Her recent research interests are related to digital design theory and methodology exploring their contribution to the emergence of new paradigms of architectural design and practice. Together with Robert Oxman she has recently edited a special issue of Architectural Design (AD) entitled, The New Structuralism: Design, Engineering and Architectural Technologies which provides a conceptual framework for a new material practice in architecture.

Rivka Oxman is an Associate Editor of the journal Design Studies - the International Journal for Design Research in Engineering, Architecture, Products and Systems, and has been appointed a Fellow of the Design Research Society (FDRS). In 2003, she received the Design Research Society and Elsevier Science Award for the best paper for her article entitled “The Thinking Eye: Visual Re-cognition in Design Emergence”.

She is a member of the editorial boards of leading international scientific journals and conferences in the fields of design theories, design research, and design computation. She has published extensively in leading international journals as well as in books and invited chapters in books.

KEYNOTE LECTURE TWO

by Chris Bosse

Speaker Bio: Chris Bosse is director of LAVA Asia Pacific, Sydney, Australia and is Adjunct Professor at the University of Technology, Sydney.

His work with PTW Architects on the Watercube Swimming Centre in Beijing received the prestigious Venice Biennale award in 2004 and Chris was recognized as an emerging architect by RIBA London.

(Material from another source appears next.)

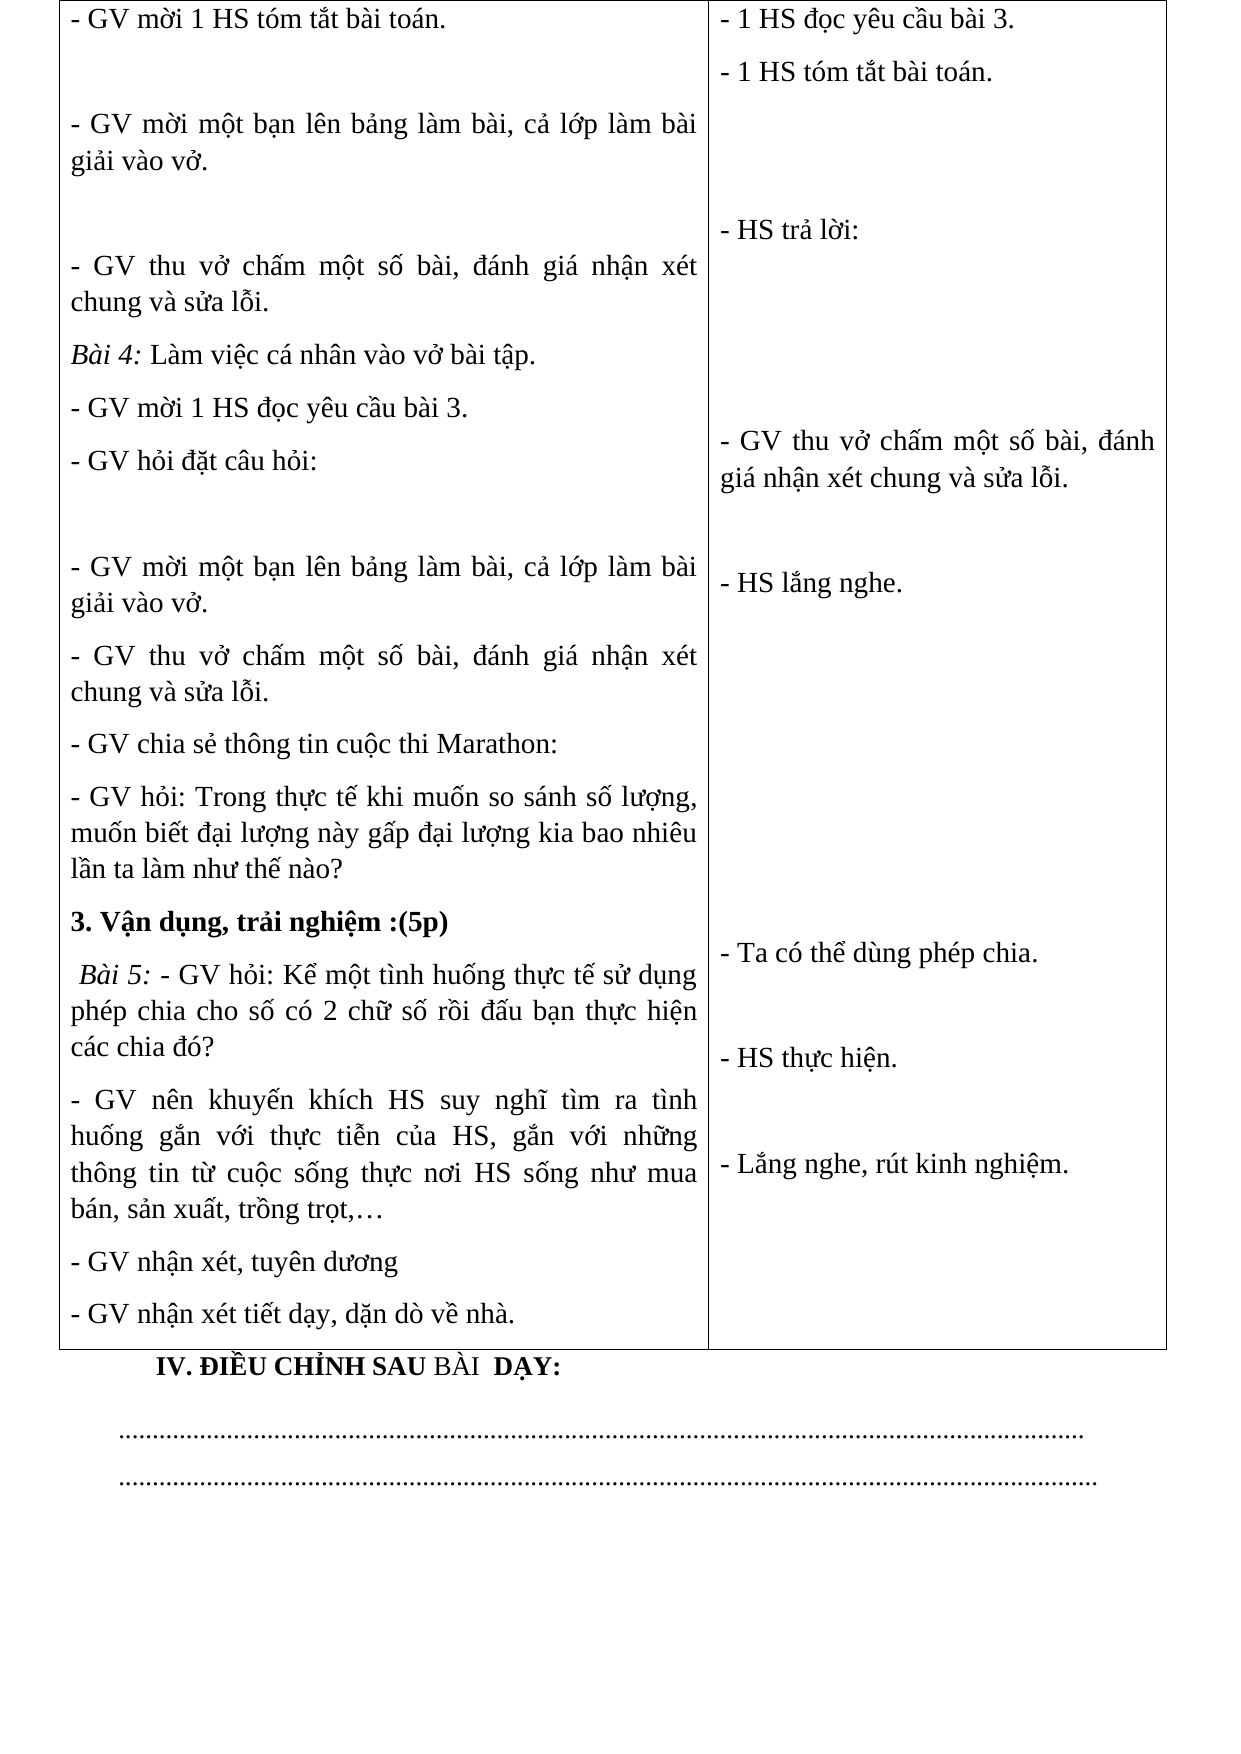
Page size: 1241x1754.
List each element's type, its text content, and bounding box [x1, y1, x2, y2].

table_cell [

With his UTS Masterclass he created the award winning digital origami cave, which was published internationally and recently revived in an installation in Milano.

Chris research in lightweight structures reaches back to his studies under Frei Otto at Stuttgart University and translates ideas of minimal surfaces, branching and pneumatic structures from the 1970’s into the digital age.

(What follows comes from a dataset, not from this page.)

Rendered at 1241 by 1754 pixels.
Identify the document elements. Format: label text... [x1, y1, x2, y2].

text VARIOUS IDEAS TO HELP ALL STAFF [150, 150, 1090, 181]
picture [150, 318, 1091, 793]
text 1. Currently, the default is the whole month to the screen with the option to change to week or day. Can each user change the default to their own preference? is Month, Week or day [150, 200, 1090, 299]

Download Chris’s CV, click here

KEYNOTE LECTURE THREE

The Space of CIBER and Reflections on Growth and Change in Research Domains

by Michael Ostwald



Abstract: The CIBER research centre at Newcastle has recently completed in the order of $4 million AUS, in research projects and has been awarded, in the last 18 months alone, an additional $4 million in competitive research grants. As an introduction to this centre, an overview is provided of several of the projects including (1) the formal analysis of domestic architecture, (2) re-testing past computational analytical theories, (3) computational fractal analysis, (4) pedestrian simulation using machine learning (5) pedestrian robotics and (6) design ethics. Finally, the presentation will reflect on some observations about the nature of scholarship in research communities.

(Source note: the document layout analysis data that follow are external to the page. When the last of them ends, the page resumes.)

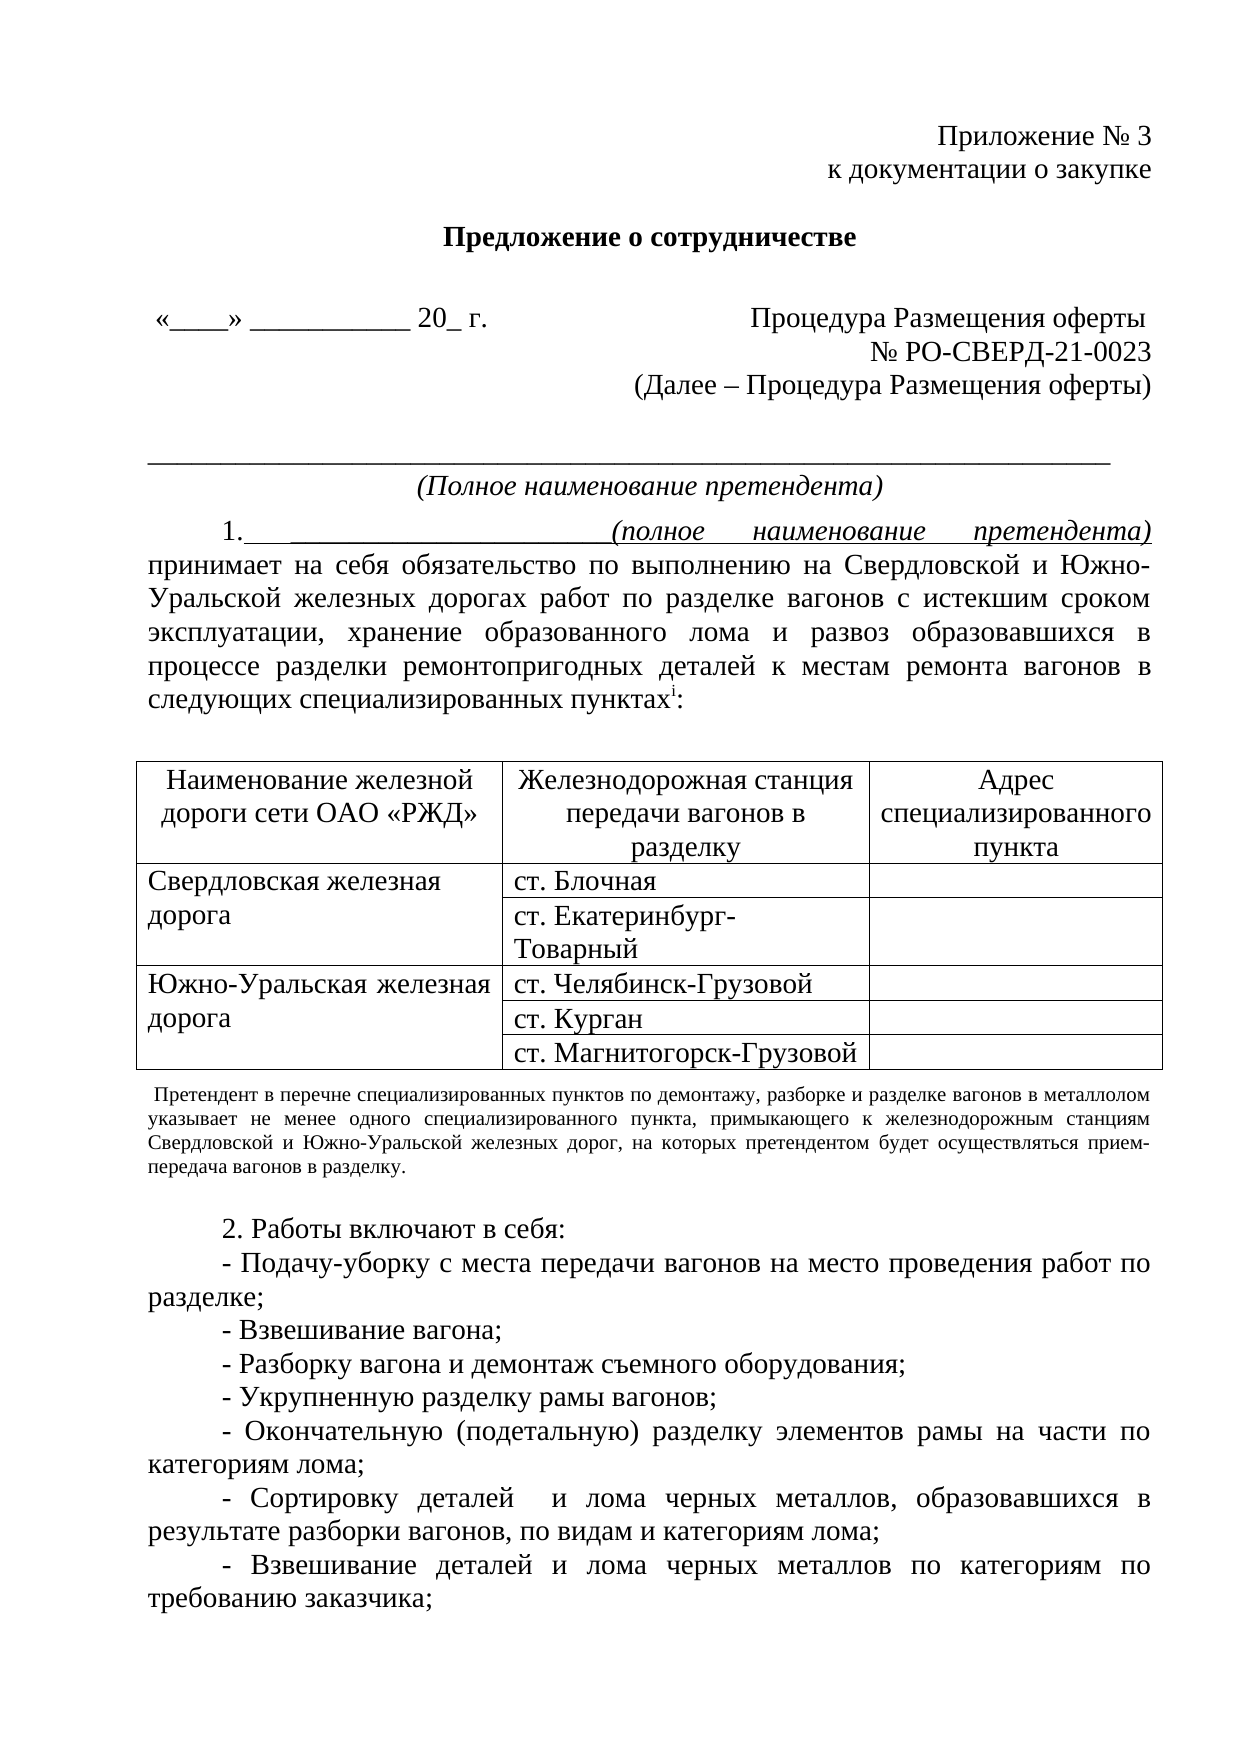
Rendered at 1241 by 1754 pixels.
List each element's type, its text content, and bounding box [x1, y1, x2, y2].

text Претендент в перечне специализированных пунктов по демонтажу, разборке и разделке вагонов в металлолом указывает не менее одного специализированного пункта, примыкающего к железнодорожным станциям Свердловской и Южно-Уральской железных дорог, на которых претендентом будет осуществляться прием-передача вагонов в разделку. [148, 1082, 1152, 1178]
table_cell ст. Блочная [503, 864, 869, 897]
text - Взвешивание вагона; [148, 1312, 1152, 1346]
text __________________________________________________________________ [148, 434, 1152, 468]
text (Далее – Процедура Размещения оферты) [148, 367, 1152, 401]
table_cell [870, 1001, 1162, 1034]
text 1. ______________________(полное наименование претендента) принимает на себя обязательство по выполнению на Свердловской и Южно-Уральской железных дорогах работ по разделке вагонов с истекшим сроком эксплуатации, хранение образованного лома и развоз образовавшихся в процессе разделки ремонтопригодных деталей к местам ремонта вагонов в следующих специализированных пунктах: [148, 513, 1152, 715]
text - Окончательную (подетальную) разделку элементов рамы на части по категориям лома; [148, 1413, 1152, 1480]
text к документации о закупке [148, 152, 1152, 185]
text № РО-СВЕРД-21-0023 [148, 334, 1152, 367]
table_header Наименование железной дороги сети ОАО «РЖД» [137, 762, 502, 862]
table_cell [870, 966, 1162, 1000]
text «____» ___________ 20_ г. Процедура Размещения оферты [148, 300, 1152, 334]
text (Полное наименование претендента) [148, 468, 1152, 501]
table_cell [870, 1035, 1162, 1069]
table_cell ст. Магнитогорск-Грузовой [503, 1035, 869, 1069]
text - Взвешивание деталей и лома черных металлов по категориям по требованию заказчика; [148, 1547, 1152, 1614]
text Приложение № 3 [148, 118, 1152, 152]
text - Подачу-уборку с места передачи вагонов на место проведения работ по разделке; [148, 1245, 1152, 1312]
table_cell ст. Челябинск-Грузовой [503, 966, 869, 1000]
text - Разборку вагона и демонтаж съемного оборудования; [148, 1346, 1152, 1379]
subtitle Предложение о сотрудничестве [148, 219, 1152, 252]
table_cell [870, 864, 1162, 897]
table_cell Южно-Уральская железная дорога [137, 966, 502, 1069]
text 2. Работы включают в себя: [148, 1212, 1152, 1245]
text - Сортировку деталей и лома черных металлов, образовавшихся в результате разборки вагонов, по видам и категориям лома; [148, 1480, 1152, 1547]
table_cell Свердловская железная дорога [137, 864, 502, 965]
table_cell ст. Курган [503, 1001, 869, 1034]
table_cell ст. Екатеринбург-Товарный [503, 898, 869, 965]
table_header Адрес специализированного пункта [870, 762, 1162, 862]
table_cell [870, 898, 1162, 965]
text - Укрупненную разделку рамы вагонов; [148, 1379, 1152, 1413]
table_header Железнодорожная станция передачи вагонов в разделку [503, 762, 869, 862]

the New Structuralism Speaker Bio:
Dean, Professor of Architecture
ARC Future Fellow
Research Director, CIBERs


School of Architecture and Built Environment
The University of Newcastle, Australia.


Email: michael.ostwald@newcastle.edu.au


Dr. Michael J. Ostwald, an ARC Future Fellow (2010-2014), is Professor of Architecture at the University of Newcastle, Australia. In 2004 he was appointed a Research Visitor at SIAL and a Visiting Professor at RMIT University. Between 2005 and 2010 he was a Professorial Research Fellow at Victoria University Wellington and in 2007 and 2008 he was a CHASS distinguished Research Visitor at the ANU. He is currently Director of the University of Newcastle research centre CIBER (Centre for Interdisciplinary Built Environment Research).

Michael Ostwald has been awarded in excess of $5,000,000 in competitive research funding from the ARC in Australia and from the Graham and Getty foundations in the USA. His almost 300 research publications include 25 edited and authored books. He has a PhD in architectural history and theory, completed a post-doctorial dissertation on baroque geometry at Harvard and the CCA in Montreal and was awarded a higher doctorate (Doctor of Science) in design mathematics in 2008. A past editor of Architectural Design Research he is currently on the editorial boards of Architectural Theory Review and Nexus: Architecture and Mathematics. On several notable occasions Michael has been commissioned by the ALTC to undertake major sociological studies focused on professional and academic groups.